Researchers at Cleveland Clinic have developed a risk-prediction model healthcare providers can use to forecast a patient's likelihood of testing positive for COVID-19, as well as their outcomes from the disease, according to a news release.
Nomogram, the risk-prediction model, shows the relevance of age, race, gender, socioeconomic status, vaccination history and current medications in COVID-19 risk, according to a new study published in the medical journal CHEST. The risk calculator is freely available online.
The tool offers a more scientific approach for healthcare providers to predict patient risk and then tailor decisions about their care. This is important given the increased demand for testing and limited resources, according to the release.
"The ability to accurately predict whether or not a patient is likely to test positive for COVID-19, as well as potential outcomes including disease severity and hospitalization, will be paramount in effectively managing our resources and triaging care," said Dr. Lara Jehi, Cleveland Clinic's chief research information officer and corresponding author on the study, in a provided statement. "As we continue to battle this pandemic and prepare for a potential second wave, understanding a person's risk is the first step in potential care and treatment planning."
Michael Kattan, chair of Lerner Research Institute's Department of Quantitative Health Sciences, was a study co-author.
Nomogram was developed with statistical algorithms using data from nearly 12,000 patients enrolled in the Clinic's COVID-19 registry, which includes all individuals tested at Cleveland Clinic for the disease, not just those that test positive, according to the release. The COVID-19 research registry now has data from more than 23,000 patients and is being used in a variety of studies.
The tool was developed using data from patients tested for COVID-19 at the Clinic for April 2 and showed good performance and reliability when used in Florida and when used over time (patients tested after April 2), according to the release, which notes that this suggests the patterns and predictors identified in the model are consistent across regions/communities and could be adopted for clinical practice across the country.
"Our findings corroborated several risk factors already reported in existing literature — including that being male and of advancing age both increase the likelihood of testing positive for COVID-19 — but we also put forth some new associations," Jehi said. "Further validation and research are needed into these initial insights, but these correlations are extremely intriguing."
The study revealed several novel insights into disease risk, including, according to the release:
- Patients who received the pneumococcal polysaccharide (PPSV23) and flu vaccines are less likely to test positive for COVID-19 than those who have not.
- Patients actively taking melatonin (over-the-counter sleep aid), carvedilol (treatment for high blood pressure and heart failure) or paroxetine (antidepressant) are less likely to test positive than patients who aren't taking the drugs.
- Patients of low socioeconomic status, which in this study was measured by ZIP code, are more likely to test positive than patients of greater economic means.

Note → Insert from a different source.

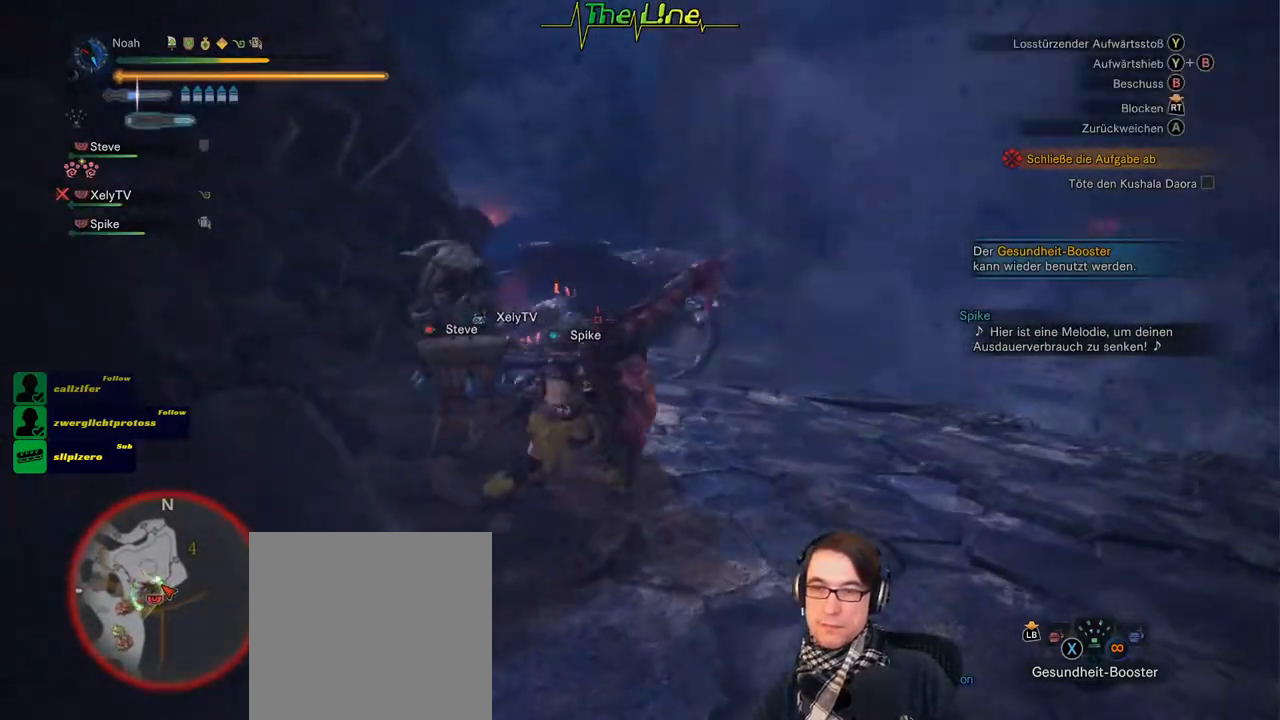
{"buttons": [], "left_stick": "up-right", "right_stick": "center", "events": [[84, "L3", "down"], [351, "L3", "up"]]}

- Patients of Asian descent are less likely than Caucasian patients to test positive.
A previous network medicine study led by Lerner Research Institute scientists identified 16 drugs and three drug combinations as candidates for repurposing as potential COVID-19 treatments. The findings indicate an association between taking these medications and reduced risk of testing positive for COVID-19, but more studies are needed to assess how the drugs affect disease progression, according to the release.